昨年あった「生物的意義を答えよ」「適応的な意義について」という何を答えるのかをつかみにくいものはなくなり、「転写をどのように促進しているか」「どのような改変をゲノムDNAに導入すれば」など記述の方向性を示してくれているものが多くなった。問いに対して、やみくもに問題文やグラフだけで判断するのではなく、問いの文章からしっかりとつかんでから図表を評価する「問いをスタートとする」考察の方法の確立が必要である。特に、東大のようなテーマが難解なものであるほどこのような方法で「点を取りに行く」ことも必要になってくる。また、記号選択では「すべて選べ」という形式が多く、問いや選択肢から実験の方向性をつかむ大きな手掛かりになっている。
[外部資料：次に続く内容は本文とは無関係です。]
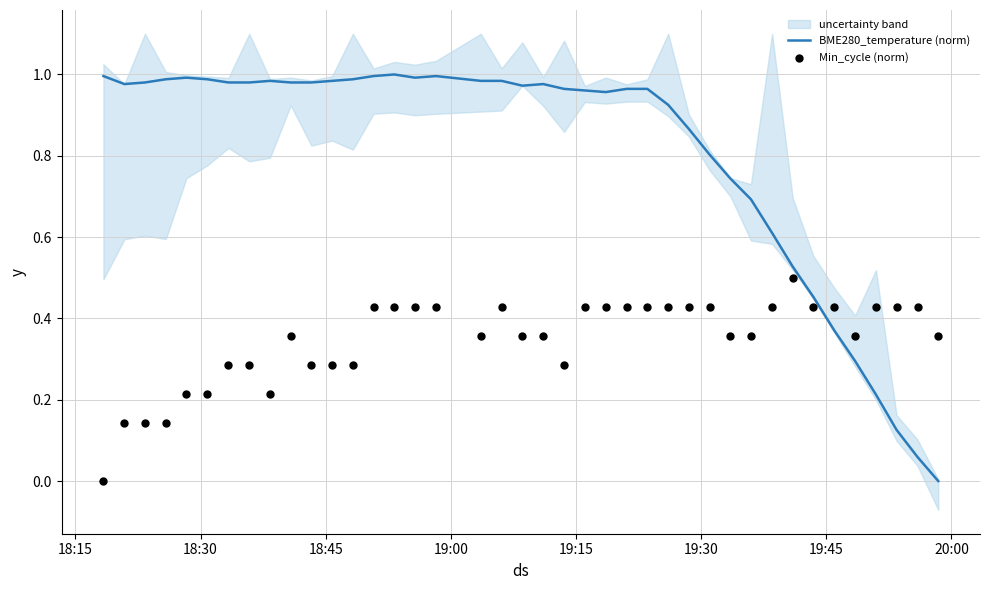

Which series has the largest total across all categories?

BME280_temperature (norm)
「実験・考察問題集」(数研出版)、「思考力問題精講」(旺文社)、「合格100問」(東進ブックス)など難易度の高い最新の問題を扱った問題集で基本的な実験考察のスタンスをつくることが最初になるが、問題集ではどうしても「長さ」が足りないので、早稲田大学、京都大学などの難関校の過去問を東京大学の過去問と合わせて行い「長さ」に慣れていくことが大切になる。また、日頃から最低でも新書、できれば専門書や論文レベルまで目を通しておくことで専門的な実験についての見識を深めておきたい。
最高峰の大学を目指す生徒であればこのレベルのことは当たり前にこなしていることになるので、時間があれば「生物学オリンピック」などにも参加して自らの知識や考察力を発信することで自らの表現力を鍛えていくことが合格への近道になるであろう。